Creating Dummy (or Indicator or Binary) Variables:

Find the variable sex of respondent (ecsex99). Note that it is coded 1=male and 2=female. It is much easier to interpret regression results for binary variables if they are coded 1 and 0. Let’s create a new variable called “male” for which 1=male and 0=female.

Click on Data (at top left side of window), then on “Create or change data”, then on “Other variablecreation commands”, and finally on “Create indicator variables”

Select Sex of Respondent (ecsex99) and type “male” asthe “New variables’ stub.

Check your work by looking at the “Variables” panel (scroll down to the bottom). Note that you have created two dummy variables. “male1” is equal to 1 for males and 0 for females; “male2” is the reverse. You can check this by entering “tabulate male1 ecsex99” and “tabulate male2 ecsex99” in the Command area at the bottom of the screen. Note that “tab” can be used as short for “tabulate”.

Now do the same transformation for Disability Status (disabs26); name the new variable “disability”.

Note that you have created two dummy variables. disability1 is equal to 1 for disabled and 0 for not disabled; disability2 is the reverse. You can check this by entering “tab disability1 disabs26” and “tab disability2 disabs26”.

Creating an interaction variable.

Now create a new variable that will allow you to see if the effect of age depends on sex and vice-versa.

For this we need to create a new variable that stands for the interaction between “male” and “age”.

Click on Data (at top left side of window), then on “Create or change data”, and finally on “Create a new variable” Enter the name “MaleAge” asthe Variable name.

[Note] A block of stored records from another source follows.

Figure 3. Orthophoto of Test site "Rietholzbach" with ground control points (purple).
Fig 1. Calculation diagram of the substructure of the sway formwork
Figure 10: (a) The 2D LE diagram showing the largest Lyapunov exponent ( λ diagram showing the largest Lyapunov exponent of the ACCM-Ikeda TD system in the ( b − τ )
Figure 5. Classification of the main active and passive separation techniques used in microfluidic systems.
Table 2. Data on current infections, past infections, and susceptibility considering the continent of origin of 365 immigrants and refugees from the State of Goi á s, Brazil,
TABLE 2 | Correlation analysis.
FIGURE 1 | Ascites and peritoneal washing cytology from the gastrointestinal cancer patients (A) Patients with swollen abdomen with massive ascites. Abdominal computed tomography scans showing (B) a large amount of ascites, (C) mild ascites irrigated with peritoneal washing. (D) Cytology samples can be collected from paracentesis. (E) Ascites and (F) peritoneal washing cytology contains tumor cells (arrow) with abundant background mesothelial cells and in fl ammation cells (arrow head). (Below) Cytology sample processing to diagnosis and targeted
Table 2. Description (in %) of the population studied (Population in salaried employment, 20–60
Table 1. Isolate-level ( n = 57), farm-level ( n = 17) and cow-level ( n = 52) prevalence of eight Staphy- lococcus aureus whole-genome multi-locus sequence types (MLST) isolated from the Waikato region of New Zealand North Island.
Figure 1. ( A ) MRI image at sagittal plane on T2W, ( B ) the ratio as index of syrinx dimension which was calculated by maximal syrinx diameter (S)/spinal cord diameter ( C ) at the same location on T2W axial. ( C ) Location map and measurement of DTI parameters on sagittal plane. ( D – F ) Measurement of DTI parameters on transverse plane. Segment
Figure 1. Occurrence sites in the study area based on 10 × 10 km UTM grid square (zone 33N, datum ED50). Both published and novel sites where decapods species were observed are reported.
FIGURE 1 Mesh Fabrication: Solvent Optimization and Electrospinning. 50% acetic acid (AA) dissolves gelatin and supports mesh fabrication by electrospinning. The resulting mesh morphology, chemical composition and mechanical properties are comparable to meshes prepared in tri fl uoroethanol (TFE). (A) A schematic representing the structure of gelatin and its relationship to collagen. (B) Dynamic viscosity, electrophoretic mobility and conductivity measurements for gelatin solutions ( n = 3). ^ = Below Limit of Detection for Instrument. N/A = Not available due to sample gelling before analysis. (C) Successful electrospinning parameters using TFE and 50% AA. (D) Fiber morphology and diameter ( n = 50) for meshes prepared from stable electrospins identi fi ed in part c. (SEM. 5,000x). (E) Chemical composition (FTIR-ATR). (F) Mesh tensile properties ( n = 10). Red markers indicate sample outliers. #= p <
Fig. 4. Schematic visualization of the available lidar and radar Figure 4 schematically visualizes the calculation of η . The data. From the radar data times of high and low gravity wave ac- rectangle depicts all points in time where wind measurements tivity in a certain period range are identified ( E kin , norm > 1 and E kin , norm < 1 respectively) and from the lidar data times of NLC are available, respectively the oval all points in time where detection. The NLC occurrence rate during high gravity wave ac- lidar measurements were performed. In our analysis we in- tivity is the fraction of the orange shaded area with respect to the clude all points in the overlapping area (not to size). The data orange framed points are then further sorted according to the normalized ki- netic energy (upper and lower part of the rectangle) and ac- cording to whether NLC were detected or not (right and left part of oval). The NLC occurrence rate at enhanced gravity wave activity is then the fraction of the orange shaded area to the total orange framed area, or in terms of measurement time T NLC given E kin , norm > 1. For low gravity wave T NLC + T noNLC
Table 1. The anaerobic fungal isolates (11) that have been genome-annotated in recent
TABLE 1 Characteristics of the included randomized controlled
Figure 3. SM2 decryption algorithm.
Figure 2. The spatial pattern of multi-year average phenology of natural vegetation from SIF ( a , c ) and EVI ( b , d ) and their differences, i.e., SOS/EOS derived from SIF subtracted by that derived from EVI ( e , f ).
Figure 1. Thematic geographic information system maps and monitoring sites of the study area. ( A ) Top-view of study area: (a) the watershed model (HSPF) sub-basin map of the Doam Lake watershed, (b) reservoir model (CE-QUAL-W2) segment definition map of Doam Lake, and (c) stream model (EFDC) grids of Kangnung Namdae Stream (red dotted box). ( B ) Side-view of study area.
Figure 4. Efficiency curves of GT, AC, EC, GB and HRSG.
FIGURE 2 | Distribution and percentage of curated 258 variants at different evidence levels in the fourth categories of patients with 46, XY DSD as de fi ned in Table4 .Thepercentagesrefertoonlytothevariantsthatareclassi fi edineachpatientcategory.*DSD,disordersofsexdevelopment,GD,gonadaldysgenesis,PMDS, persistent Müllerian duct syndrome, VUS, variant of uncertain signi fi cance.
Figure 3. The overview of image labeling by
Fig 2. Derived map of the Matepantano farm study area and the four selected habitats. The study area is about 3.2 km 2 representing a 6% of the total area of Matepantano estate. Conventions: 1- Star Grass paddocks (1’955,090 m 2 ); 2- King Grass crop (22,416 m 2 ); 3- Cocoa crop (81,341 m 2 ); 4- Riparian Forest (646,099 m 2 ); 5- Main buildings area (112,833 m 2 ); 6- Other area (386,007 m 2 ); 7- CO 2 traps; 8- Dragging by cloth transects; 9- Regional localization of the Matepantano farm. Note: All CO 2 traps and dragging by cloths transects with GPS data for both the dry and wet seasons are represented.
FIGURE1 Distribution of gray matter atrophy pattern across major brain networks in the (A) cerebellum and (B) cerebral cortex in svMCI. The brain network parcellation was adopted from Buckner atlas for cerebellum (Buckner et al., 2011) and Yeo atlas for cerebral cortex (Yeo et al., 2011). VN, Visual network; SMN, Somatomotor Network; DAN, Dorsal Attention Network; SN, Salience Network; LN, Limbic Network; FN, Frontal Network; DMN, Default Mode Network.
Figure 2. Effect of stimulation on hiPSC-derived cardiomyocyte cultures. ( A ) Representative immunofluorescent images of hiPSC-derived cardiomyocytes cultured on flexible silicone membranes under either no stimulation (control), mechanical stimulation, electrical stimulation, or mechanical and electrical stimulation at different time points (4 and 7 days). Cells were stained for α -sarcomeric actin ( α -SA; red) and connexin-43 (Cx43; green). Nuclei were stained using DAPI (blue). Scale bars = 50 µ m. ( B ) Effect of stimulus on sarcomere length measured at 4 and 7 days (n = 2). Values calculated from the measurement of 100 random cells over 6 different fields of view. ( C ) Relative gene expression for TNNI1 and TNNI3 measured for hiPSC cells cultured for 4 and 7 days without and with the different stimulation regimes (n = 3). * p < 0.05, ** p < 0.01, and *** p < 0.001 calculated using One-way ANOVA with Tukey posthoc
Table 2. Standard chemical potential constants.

In the “Contents of variable” window, enter ecage26*male1 (in the blank box under ‘Specify a value or an expression).

Then click OK. Check the interaction variable in the list of Variables (go to end of the variables list). This new variable should take on a value = ecage26 for males and a value = 0 for females. Check by typing “summarize MaleAge if male1==1” and then “summarize MaleAge if male1==0”. Note that “sum” can be used as short for “summarize”.1. (5 points total) Estimate the following linear regression by clicking on Statistics >> Linear Models and

related >>Linear regression:

Dependent Variable: disability1

Independent Variables: (1) Constant (this is included automatically – you do not need to do anything);

(2) Person’s age in refyear (ecage26), (3) male1

1.1 (1 point) Provide a copy of the output (either screenshot the output or ‘Copy as Picture’ and crop/edit the image accordingly).

1.2 (2 points) Explain the meaning of the coefficients (including the constant) in the following two senses:

• What do the coefficients mean mathematically? Use the estimated values in your answer.
• What are some economic reasons why the coefficients might take on the values that they do?

1.3 (2 points) You can use your estimated coefficients to form a linear function predicting the probability of a disability for either sex at any age. Solve for this probability for the following cases:

• A 25-year-old male
• A 40-year-old female
• A 65-year-old male
• A 62-year-old female
1. (3 points total) Estimate the following regression:

Again, click on Statistics >> Linear Models and related >>Linear regression:

Dependent Variable: After Tax Income (atinc42)

Independent Variables: (1) Constant; (2) Person’s age in refyear (ecage26), (3) male1, (4) MaleAge

2.1 (1 point) Provide a copy of the output (either screenshot the output or ‘Copy as Picture’ and crop/edit the image accordingly).

2.2 (2 points) Explain the meaning of the coefficients (including the constant) in the following two senses:

• What do the coefficients mean mathematically? Use the estimated values in your answer.
• What are some economic reasons why the coefficients might take on the values that they do?